Орландо Антрим вызвал у него восхищение. Этот человек обладал привлекательной внешностью, чувствительной натурой и чуткостью восприятия. Но не первый раз уже Томасу нравился человек, способный лишить кого-то жизни.
– Надеюсь, вас не затруднит сообщить инспектору Телману, куда я отправился? – спросил он уже с порога.
Когда Питт прибыл на Аркрайт-роуд, домработница сообщила ему, что молодого мистера Хэтуэя нет дома. В такой погожий денек он, несомненно, пошел в свой клуб с фотокамерой, и уж если те джентльмены собрались попрактиковаться, то могли отправиться куда угодно. Однако после наводящих вопросов женщина назвала полицейскому адрес того места, где они обычно встречались, а швейцар фотоклуба, в свою очередь, сообщил, что нынче фотографы пошли прогуляться на ближайшую вересковую пустошь, чтобы попрактиковаться в съемках природных ланд-шафтов.
– Они обожают снимать природу, – одобрительно прибавил он, – и у них получаются красивые картинки. Ей-богу, аж настроение поднимается, когда смотришь на них!
Питт поблагодарил его и направился в Хэмпстед-хит на поиски членов фотоклуба и собственно мистера Питера Хэтуэя. Конечно, мнение последнего об увиденном могло дать лишь вероятную версию развития событий. Ссоры между людьми далеко не всегда доходили до рукоприкладства, не говоря уже об убийстве. Но смерть Кэткарта напоминала своего рода мелодраматическую развязку, устроенную страстным человеком с богатым воображением, вероятно, сведущим в художественном смысле, поскольку ему довольно точно удалось воспроизвести содержание картины Милле «Смерть Офелии». Не считая, конечно, возможности чисто случайного совпадения, если никто никого не копировал, а просто схожие страстные чувства выразили таким же вполне примитивным образом.

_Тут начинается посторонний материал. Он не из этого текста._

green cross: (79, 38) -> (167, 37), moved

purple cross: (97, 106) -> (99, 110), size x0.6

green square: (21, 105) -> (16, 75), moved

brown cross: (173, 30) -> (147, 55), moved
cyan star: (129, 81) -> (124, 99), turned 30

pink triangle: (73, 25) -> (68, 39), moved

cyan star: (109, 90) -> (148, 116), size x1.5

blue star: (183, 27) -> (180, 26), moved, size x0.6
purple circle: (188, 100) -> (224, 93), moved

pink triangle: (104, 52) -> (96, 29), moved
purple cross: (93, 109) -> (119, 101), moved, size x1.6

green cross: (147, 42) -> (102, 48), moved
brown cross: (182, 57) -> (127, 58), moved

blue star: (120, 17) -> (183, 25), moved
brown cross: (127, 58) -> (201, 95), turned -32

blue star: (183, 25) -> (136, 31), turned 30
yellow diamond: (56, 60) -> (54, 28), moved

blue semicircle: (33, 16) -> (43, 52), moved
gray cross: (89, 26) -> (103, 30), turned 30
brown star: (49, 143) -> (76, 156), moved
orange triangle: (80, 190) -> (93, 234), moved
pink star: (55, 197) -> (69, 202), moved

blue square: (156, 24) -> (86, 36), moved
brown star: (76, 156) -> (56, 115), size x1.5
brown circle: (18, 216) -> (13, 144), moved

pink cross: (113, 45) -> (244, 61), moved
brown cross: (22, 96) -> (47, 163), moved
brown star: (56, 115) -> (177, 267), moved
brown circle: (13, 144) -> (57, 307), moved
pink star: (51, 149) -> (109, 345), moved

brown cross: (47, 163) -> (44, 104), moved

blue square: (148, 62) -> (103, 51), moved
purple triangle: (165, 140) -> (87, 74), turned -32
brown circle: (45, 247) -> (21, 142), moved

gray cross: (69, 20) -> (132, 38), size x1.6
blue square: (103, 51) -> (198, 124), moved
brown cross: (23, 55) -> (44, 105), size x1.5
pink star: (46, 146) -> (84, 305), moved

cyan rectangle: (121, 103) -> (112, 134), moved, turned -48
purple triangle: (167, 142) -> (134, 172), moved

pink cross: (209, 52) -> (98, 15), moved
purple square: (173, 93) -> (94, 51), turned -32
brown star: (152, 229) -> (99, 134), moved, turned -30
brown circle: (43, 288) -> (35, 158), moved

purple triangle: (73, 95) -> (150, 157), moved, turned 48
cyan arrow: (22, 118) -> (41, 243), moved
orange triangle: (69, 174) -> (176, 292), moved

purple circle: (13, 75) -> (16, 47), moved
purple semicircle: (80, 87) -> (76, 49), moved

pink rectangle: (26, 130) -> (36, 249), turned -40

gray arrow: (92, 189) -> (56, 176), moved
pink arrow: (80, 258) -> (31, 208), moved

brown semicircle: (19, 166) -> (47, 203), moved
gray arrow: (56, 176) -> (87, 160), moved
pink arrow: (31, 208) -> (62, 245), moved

Приятно было прогуляться в солнечный день по подсохшей упругой траве. Ветерок едва шелестел листвой, а от земли веяло теплыми ароматами, а не дымным, пропитанным навозом и пылью смрадом уличных мостовых. Вокруг щебетали птицы – не вездесущие воробьи, а чудесные певчие крылатые красавицы, выдававшие мелодичные трели.
Суперинтендант заметил молодую парочку, удобно расположившуюся в низинке. Юбки девушки волнами вздымались вокруг ее ног, а рядом с ней и ее другом стояла еще не открытая корзина для пикника. Они весело смеялись, барышня явно кокетничала, а парень слегка рисовался. Заметив приближение Питта, они умолкли и настороженно взглянули на него.
– Прошу прощения, – с улыбкой извинился Томас.